Multiple sclerosis is a chronic, progressive degenerative disorder of the central nervous system that, until recently, was shrouded in mystery. The disorder, which is increasingly more common in women, is characterized by an immune system that attacks the entire central nervous system—brain optic nerve and spinal cord—and disrupts communication between the brain and the rest of the body.

Many patients have periods of symptoms followed by remission. MS is caused by a combination of genetic and environmental factors, Courtney says.

While there is no cure, MS patients today fare much better than even 10 years ago due to a better understanding of the disease and a trove of new medications. Kaye has seen this evolution firsthand. She developed optic neuritis, an inflammation of the nerves in the eye, at age 23. She had 15 bouts of optic neuritis in 10 years.

“Over a period of time I’ve had clusters of symptoms,” she says. “The optic neuritis went away. Then I had numbness in my hands and feet. That went away. Then I had numbness in my waist, then bladder infections for five years.”

Although MS was suspected, she wasn’t formally diagnosed until 2005. “I had 25 to 30 years to think I had MS,” she says.

Today diagnosis is swifter, and treatment is more proactive, Courtney says. “Things have changed remarkably,” she says. “We have the ability to use MRI to make the diagnosis more quickly.

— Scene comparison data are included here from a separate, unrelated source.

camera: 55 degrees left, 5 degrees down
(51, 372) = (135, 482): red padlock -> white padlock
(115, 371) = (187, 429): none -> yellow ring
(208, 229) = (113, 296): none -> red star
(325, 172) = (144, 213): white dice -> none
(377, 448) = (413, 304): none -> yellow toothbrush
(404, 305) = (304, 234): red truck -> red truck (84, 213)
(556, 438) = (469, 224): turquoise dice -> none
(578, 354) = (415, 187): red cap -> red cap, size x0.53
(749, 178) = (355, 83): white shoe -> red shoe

We initiate treatment much earlier now, and we have an explosion of new medications.”

Medications aim to recalibrate the immune system to slow or stabilize the disease process. Drugs now in clinical trials may even help repair centra nervous system damage, “which will be a miraculous advance,” Courtney says.

Patients in the UCI Health MS Program, which is designated as a National MS Society Comprehensive Care Center, have access to the latest diagnostics, medications and clinical trials. There are only a few National MS Society-designated centers in the United States.

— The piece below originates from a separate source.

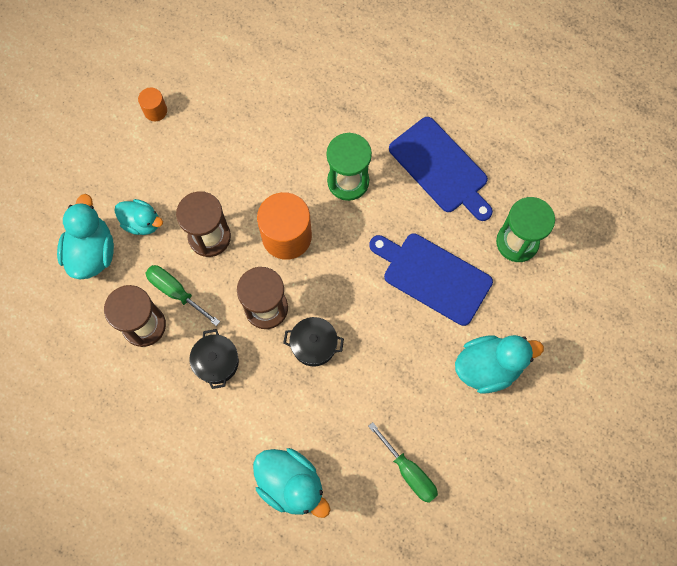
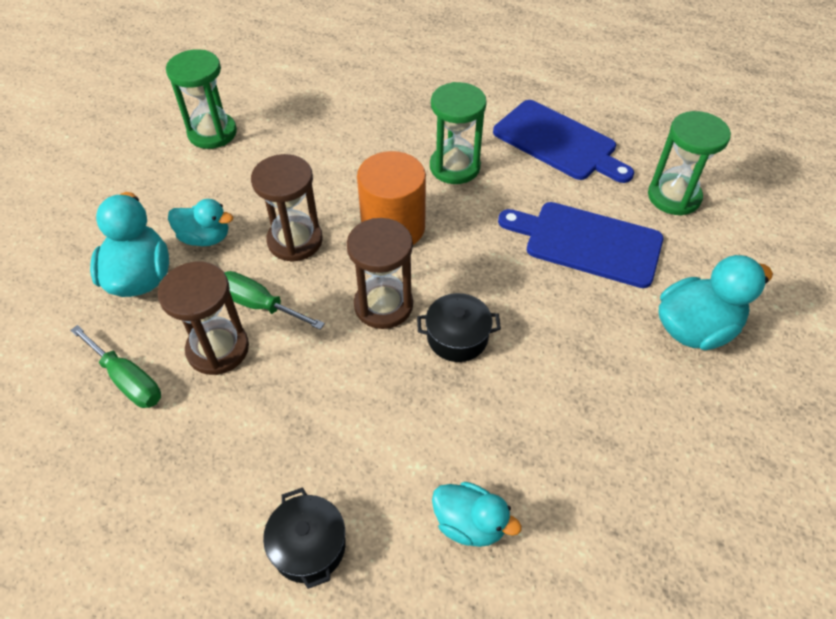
camera: 10 degrees left, 20 degrees down
(155, 111) = (212, 133): orange cylinder -> green hourglass
(216, 362) = (326, 378): black pot -> black pot (309, 546)
(291, 484) = (470, 523): turquoise duck -> turquoise duck, size x0.65
(409, 472) = (639, 476): green screwdriver -> green screwdriver (128, 380)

UCI Health researchers are studying the use of stem cells to restore function, and Dr. Michael Demetriou, co-director of the MS Program, is exploring whether a glucosamine-like sugar supplement can help regulate overactive immune cells that target the brain in MS patients.

“It’s super helpful to have a group of physicians who have subspecialty training and specialty interest in the disease,” says Courtney, who is on the Southern California board of the National MS Society. “It’s a complicated disease to manage, and there are always new discoveries.”

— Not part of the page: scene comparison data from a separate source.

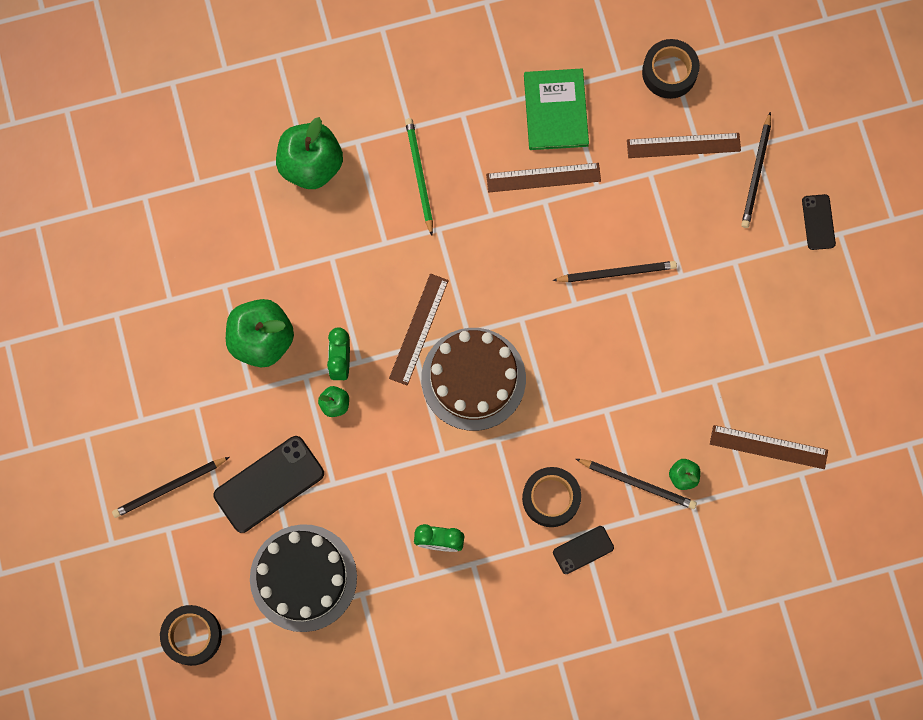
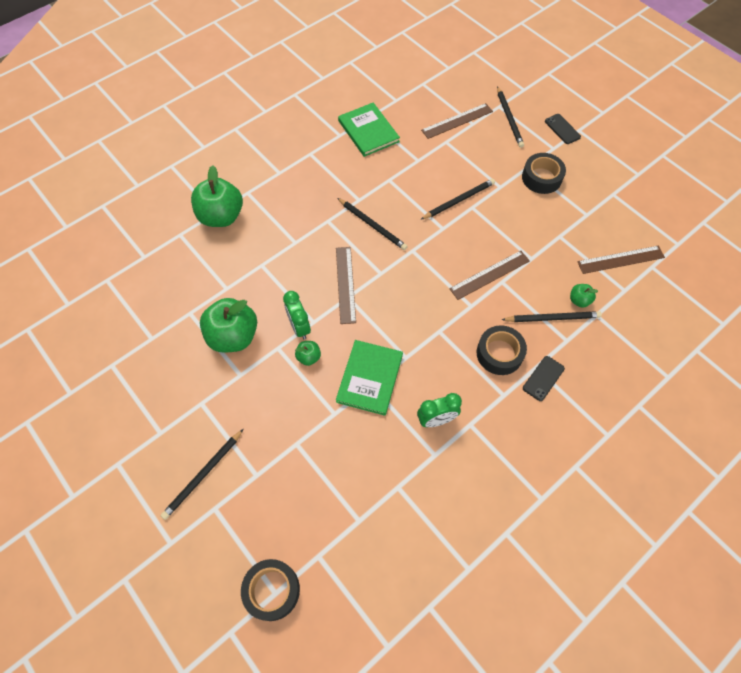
camera: 25 degrees left, 15 degrees down
(269, 484) = (284, 436): black phone -> none
(303, 578) = (344, 496): black cake -> none
(390, 460) = (369, 378): none -> green book
(419, 175) = (299, 196): green pencil -> none
(473, 379) = (400, 299): brown cake -> none
(490, 261) = (372, 225): none -> black pencil
(543, 178) = (381, 168): brown ruler -> brown ruler (490, 275)
(669, 72) = (425, 89): black tape -> black tape (541, 178)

Arlene KayeHowever, medication is only a small part of the disease management. Courtney emphasizes physical fitness, diet, education and psychosocial support. In addition, a dedicated MS nurse navigator, Erin Fromm, RN, MSCN, helps UCI Health patients connect to local resources, including a wealth of MS Society programs.

“We want our patients to feel good and have energy and the physical means to enjoy their lives,” Courtney says. “That requires attention to disease-modifying therapy, psychosocial aspects, exercise and nutrition. It’s a global approach.”

But it’s a two-way street, she says. Patients like Kaye thrive because they embrace all of the strategies to fight the disease. Kaye, who takes medications for the disease, works out four times a week at the Goodwill Fitness Center in Santa Ana—one of the few gyms in the region equipped to help people with disabilities. She attends an MS support group and serves on the National MS Society committee for programs.

The decline in mobility has not diminished her zeal for life. Nicknamed the “Energizer Bunny” by her friends, Kaye and husband Robert travel extensively. She also organizes “The K Team” to raise funds and walk in the Orange County MS Walk each year. She has raised more than $35,000 over nine years.

“Dr. Courtney treats the patient as a whole person,” Kaye says. “She is wonderful about helping people realize they need to be a part of their own team. There are so many resources, but if people don’t call, they won’t know about them.”